"Yip-Yip Yippie!," Abbie said, and he and the others, using Yip as their mantra, came up with the Youth International Party.
The Yippie Museum Cafe and Gift Shop
Abbie Hoffman used to say, "A Yippie is a hippie who's been beaten up by the cops." The Youth International Party began at a fueled New Years Eve party at Abbie's place in the East Village. They tossed money at the Stock Exchange, tried to levitate the Pentagon and held a Festival of Life in Chicago to protest a political convention in 1968. The ensuing police riot and conspiracy trial catapulted Abbie Hoffman and Jerry Rubin into the daily headline for years.
The Yippies persisted through the 1970s and 80s though Abbie and Jerry followed other pursuits. (Abbie went underground; Jerry went Wall Street). They protested at political conventions, marched against Reagan's secret wars, and ran Rock against Racism concerts. The Supreme Court flag-burning case began at a Yippie organized march. A hard-core of Yippie activists continue to this day, working on law reform and protesting the wars of the 21st Century.
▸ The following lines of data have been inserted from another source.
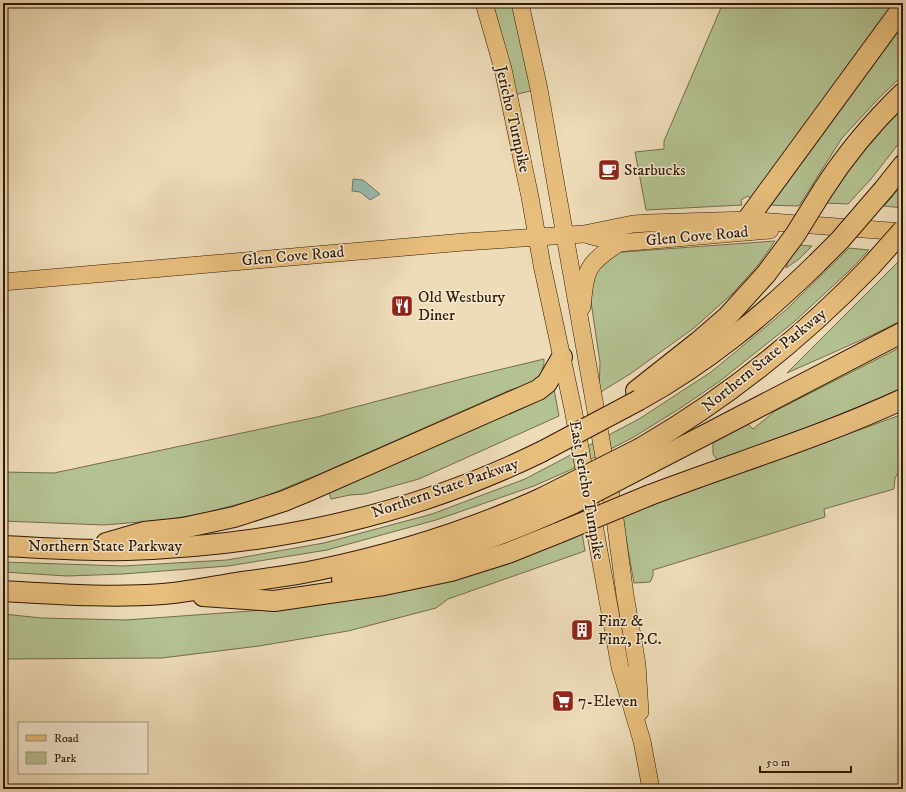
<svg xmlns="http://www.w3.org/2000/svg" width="906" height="792" viewBox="0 0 906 792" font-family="'IM FELL DW Pica',serif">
<rect width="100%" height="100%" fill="#eedcb8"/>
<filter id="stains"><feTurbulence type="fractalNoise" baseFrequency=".005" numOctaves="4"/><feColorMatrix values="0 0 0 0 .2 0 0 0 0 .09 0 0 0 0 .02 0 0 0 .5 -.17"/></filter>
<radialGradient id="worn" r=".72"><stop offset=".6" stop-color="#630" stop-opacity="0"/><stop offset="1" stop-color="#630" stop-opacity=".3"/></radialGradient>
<g fill="#b4c292" stroke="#726d4a">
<polygon points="484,3 520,3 539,89 509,96"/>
<polygon points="723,3 895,3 751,199 748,196 741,200 742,205 646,210 635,152 664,149 664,141"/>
<polygon points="903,14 903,75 879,98 842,138 799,206 767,205"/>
<polygon points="903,106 903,138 871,179 848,204 825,203 838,183 873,137"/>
<polygon points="903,184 903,208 884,206"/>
<polygon points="775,241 758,265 733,293 694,328 630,374 599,393 600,362 588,282 596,274 608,255 623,252"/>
<polygon points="798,245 812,246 799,259 786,268 788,261"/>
<polygon points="849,248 869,250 849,271 794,322 720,381 682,407 634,437 568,471 534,486 436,520 327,550 228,566 123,574 67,576 3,572 3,562 123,566 227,560 324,543 432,514 525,479 639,419 711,372 733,354 787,309"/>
<polygon points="903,257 903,320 868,337 787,373"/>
<polygon points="903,346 903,388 790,435 718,461 713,454 713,443 748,424 753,429 775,411"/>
<polygon points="544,359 544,364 542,369 545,373 537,382 510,390 322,473 261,498 201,514 164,520 104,525 3,521 3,472 54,473 317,417 469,377"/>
<polygon points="554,389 559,416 419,479 365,494 350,495 331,499 327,486"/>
<polygon points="903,414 903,466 895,478 894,489 824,509 825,517 653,570 653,576 650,582 634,583 622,516"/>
<polygon points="582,533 585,551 448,599 436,608 348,631 259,646 162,658 3,659 3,614 42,618 126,620 278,609"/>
</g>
<polygon fill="#99bbb1" stroke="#6f7a6b" points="353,179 363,180 380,194 370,200 360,192 352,191"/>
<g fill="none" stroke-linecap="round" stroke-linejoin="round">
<g stroke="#311803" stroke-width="18">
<g id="primary">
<polyline points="484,3 503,69 530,197 542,265 573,409 620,667 642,741 651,789"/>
<polyline points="520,3 539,89 615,519 625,595 637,664 640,712"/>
<polyline points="588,235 619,243 770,230"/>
<polyline points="3,282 464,242 584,234 633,224 648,223 747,220 903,232"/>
<path d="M 582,307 C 586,269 586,264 619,243"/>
</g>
</g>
<g stroke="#311803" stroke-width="22">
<g id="motorway">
<polyline points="884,189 903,165"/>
<path d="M 823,190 C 846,154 873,122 903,93"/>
<polyline points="747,220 903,7"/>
<polyline points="636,391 698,342 728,316 766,274"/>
<path d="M 639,400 C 707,362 762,317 817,263"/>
<path d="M 641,448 C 727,398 803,337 871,266"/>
<polyline points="651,463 903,332"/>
<path d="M 650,495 C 734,463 821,437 903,399"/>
<polyline points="106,543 144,532 183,528 234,517 284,501 308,491 538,390 547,383 562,357"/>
<path d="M 3,546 C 44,548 85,551 127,550 C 270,546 412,515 541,452"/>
<path d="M 342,579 C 413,566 483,543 549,514"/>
<path d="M 3,591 C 56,594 110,598 163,594 C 187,592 211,587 235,583 C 262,579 291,576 318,570 C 395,554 471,530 542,498"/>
<polyline points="203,596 274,601 384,585 451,571 508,553 558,533"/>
</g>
</g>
<use href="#primary" stroke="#e7be7c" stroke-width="17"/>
<use href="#motorway" stroke="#e7be7c" stroke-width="20"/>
<g stroke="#311803" stroke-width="22" stroke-linecap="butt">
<g id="motorway-bridge">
<polyline points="817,263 840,240 884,189"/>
<polyline points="871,266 903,230"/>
<polyline points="766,274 795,235 823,190"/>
<polyline points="541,452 639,400"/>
<polyline points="542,498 641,448"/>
<polyline points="549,514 574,503 651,463"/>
<polyline points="558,533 650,495"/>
</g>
</g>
<use href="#motorway-bridge" stroke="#e7be7c" stroke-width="20"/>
</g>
<defs>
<g id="cafe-square" transform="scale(1.15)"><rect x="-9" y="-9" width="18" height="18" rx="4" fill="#8f2418" stroke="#f4e8d1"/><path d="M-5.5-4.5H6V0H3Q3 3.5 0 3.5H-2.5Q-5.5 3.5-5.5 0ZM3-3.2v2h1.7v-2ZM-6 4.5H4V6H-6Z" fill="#fff"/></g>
<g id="restaurant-square" transform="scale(1.15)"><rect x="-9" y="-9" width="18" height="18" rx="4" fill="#8f2418" stroke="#f4e8d1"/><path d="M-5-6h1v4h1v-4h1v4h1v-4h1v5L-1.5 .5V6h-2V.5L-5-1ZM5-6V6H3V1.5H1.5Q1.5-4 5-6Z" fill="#fff"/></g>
<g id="building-square" transform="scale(1.15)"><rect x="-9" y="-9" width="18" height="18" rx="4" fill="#8f2418" stroke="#f4e8d1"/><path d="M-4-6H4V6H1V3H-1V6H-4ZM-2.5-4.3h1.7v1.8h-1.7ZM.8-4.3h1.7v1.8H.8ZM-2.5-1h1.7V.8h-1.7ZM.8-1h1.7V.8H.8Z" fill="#fff"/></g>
<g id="supermarket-square" transform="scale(1.15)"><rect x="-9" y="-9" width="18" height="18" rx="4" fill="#8f2418" stroke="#f4e8d1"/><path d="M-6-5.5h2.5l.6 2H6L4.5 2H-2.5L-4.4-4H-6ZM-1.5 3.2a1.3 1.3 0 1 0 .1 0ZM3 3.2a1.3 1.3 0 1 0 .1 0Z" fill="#fff"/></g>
</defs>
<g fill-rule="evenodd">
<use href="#cafe-square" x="609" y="170"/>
<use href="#restaurant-square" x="402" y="306"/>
<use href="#building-square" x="582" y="630"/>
<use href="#supermarket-square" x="563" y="701"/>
</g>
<g text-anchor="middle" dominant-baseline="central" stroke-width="3" stroke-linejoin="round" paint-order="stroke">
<g font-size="16" fill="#311803" stroke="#f4e8d1">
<text transform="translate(513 119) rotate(77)">Jericho Turnpike</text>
<text transform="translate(697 236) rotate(-5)">Glen Cove Road</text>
<text transform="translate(293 256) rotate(-5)">Glen Cove Road</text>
<text transform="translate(764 360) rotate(-39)">Northern State Parkway</text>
<text transform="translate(445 488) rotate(-19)">Northern State Parkway</text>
<text transform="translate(587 490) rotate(80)">East Jericho Turnpike</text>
<text x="105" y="546">Northern State Parkway</text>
</g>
<g font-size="16" fill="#311803" stroke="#f4e8d1" text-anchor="start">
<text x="624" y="170">Starbucks</text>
<text x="418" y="297">Old Westbury<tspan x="418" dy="18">Diner</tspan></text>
<text x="598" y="621">Finz &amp;<tspan x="598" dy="18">Finz, P.C.</tspan></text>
<text x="578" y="701">7-Eleven</text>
</g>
</g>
<rect width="906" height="792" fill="none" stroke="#eedcb8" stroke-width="16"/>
<rect x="4" y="4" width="898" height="784" fill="none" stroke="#311803" stroke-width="2"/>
<rect x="8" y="8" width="890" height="776" fill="none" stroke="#311803"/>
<rect x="18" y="722" width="130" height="52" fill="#f4e8d1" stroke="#a6957f"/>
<rect x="26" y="735" width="20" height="6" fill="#e7be7c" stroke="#a6957f"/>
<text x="54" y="742" font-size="12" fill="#311803">Road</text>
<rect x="26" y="752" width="20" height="12" fill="#b4c292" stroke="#a6957f"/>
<text x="54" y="762" font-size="12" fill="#311803">Park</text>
<path d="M760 766v6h91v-6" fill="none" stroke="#311803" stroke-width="2"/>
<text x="766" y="766" font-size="12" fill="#311803" stroke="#f4e8d1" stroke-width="3" paint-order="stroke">50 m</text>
<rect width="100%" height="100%" filter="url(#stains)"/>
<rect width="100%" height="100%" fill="url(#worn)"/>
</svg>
The Yippie Museum and Cafe opened in January 2007, with revolutionary poet and counterculture icon John Sinclair and friends playing music and reading their work. Dedicated to the history of the Yippies - the Youth International Party - and the political counterculture, the museum and cafe is open to the public and hosts book parties, poetry readings, film festivals, and video screenings and has live music - jazz, folk, blues - on weekends (available for private parties).